Imo State has been under severe attacks by gunmen in recent times. On Monday, April 5, the gunmen attacked the police headquarters and the Custodial Centre in Owerri, the state capital. They reportedly set them ablaze, including over 50 vehicles. They also set 1, 844 inmates free. A day after this incident, hoodlums attacked the Area Divisional Police Headquarters at Ehime Mbano in Imo State. No police officer died, but three vehicles were reportedly burnt and suspects freed.
These incidents were akin to the recent similar attacks on security personnel in different parts of the South East and South South. In Ebonyi, Anambra, Abia, Imo and Cross River States, gunmen have killed a number of policemen and set police stations ablaze. For instance, they had struck at police formations at such places as Aboh Mbaise, Obowo, Ihitte Uboma, and Isiala Mbano all in Imo State. In Abia, the gunmen had attacked and killed policemen at places like Abiriba, Omoba, and some areas of Aba. In Anambra State, security operatives were attacked and killed in places like Nkpologwu, Omogho, Neni, Awkuzu, Ekwulobia and Isuofia.
The motive behind the attacks and the identity of the attackers are still hazy. Thus, we think it was premature for the immediate past Inspector-General of Police, Mohammed Adamu, to have blamed the Indigenous People of Biafra (IPOB) for the attacks without any detailed, concrete investigation. He had ordered police officers to use maximum force against IPOB before he was suddenly removed from office.
Ironically, Imo State governor, Senator Hope Uzodimma, exonerated IPOB saying well known aggrieved politicians sponsored the Imo attacks. According to him, the objective of the politicians is to destabilise the All Progressives Congress (APC) administration in Imo. “I have done some thorough investigation and I have a credible lead as to those who are sponsoring the activities of these hoodlums,” Uzodimma said. IPOB has also denied responsibility for the attacks.
Part of what fuels this spate of attacks could be the feeling of marginalisation and alienation in the scheme of things in the South East. This is particularly noticeable in security and political appointments in the country.

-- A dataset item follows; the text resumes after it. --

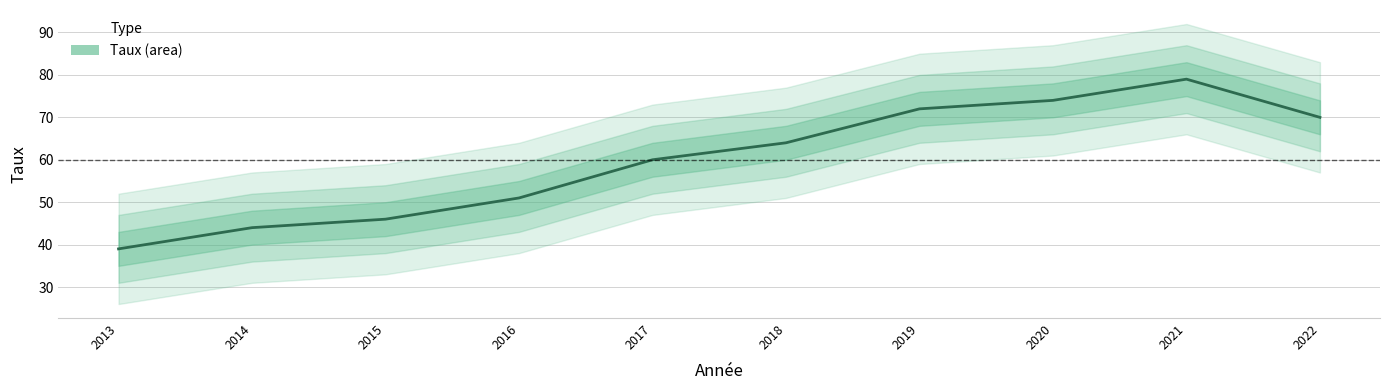

Reading left to right, extract all data points from this chart.

2013=39	2014=44	2015=46	2016=51	2017=60	2018=64	2019=72	2020=74	2021=79	2022=70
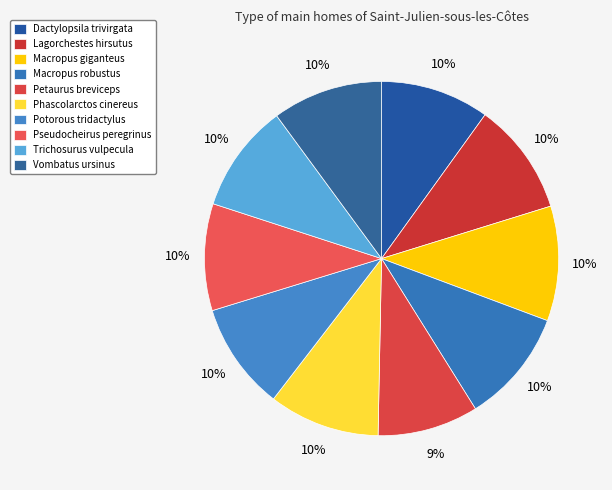

What is the total percentage of Phascolarctos cinereus and Vombatus ursinus?

20.2%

Not only has this created enormous challenge for political and opinion leaders in the region, it has also generated tension among security agencies operating in the area. In Anambra State, for instance, police checkpoints have disappeared from the roads. Most policemen now wear mufti to work and only put on their uniform when they are in the office.
This is a sign of serious danger ahead. Security men are there to protect life and property and maintain law and order. If, for any reason, they are incapacitated, what the society reaps is anarchy.
With this upsurge in crime, Nigeria is sending negative signals to investors, both local and foreign. Obviously, no investor will want to invest in an economy where there is no guarantee of the security of his investments. The situation has dragged the image of the country through the mud.
While we condemn these attacks and urge restraint on the part of those perpetrating them, we feel there is every need to carry out discreet and detailed investigations. This will unravel the mystery behind the attacks. This is a task before the new Inspector-General of Police, Usman Alkali Baba. The new police boss should do everything possible to tackle the problem headlong.
We reiterate that efforts should be made to mop up illegal arms in the country. Just the other day, former Head of State, Abdulsalami Abubakar, said over six million illegal arms were in the hands of unauthorised persons in Nigeria. This is not only dangerous, but also means that the end to the security crisis in the country is not near.
There is need to beef up the intelligence network of our security agencies. This is one major way to combat the guerrilla tactics the attackers have adopted. The soldiers in Ariaria Junction on Enugu-Port Harcourt Expressway in Aba were able to subdue these gunmen last month because they had prior information about their pending attacks. They prepared and waited for them and were able to kill about 11 of them when they finally came.
As we had stated in several editorials, the present administration should consider restructuring of the country. A restructured Nigeria will ensure that the centre will no longer be so attractive that the constituent states or regions will be fighting to corner the greater part of the commonwealth. Restructuring will also ensure the decentralisation of the police force such that there will be community and state police as against the central police we have now.
It is better we have a united Nigeria where fairness and equity reign than a fragmented nation tilting towards anarchy. The earlier we initiate this dialogue on restructuring, the better.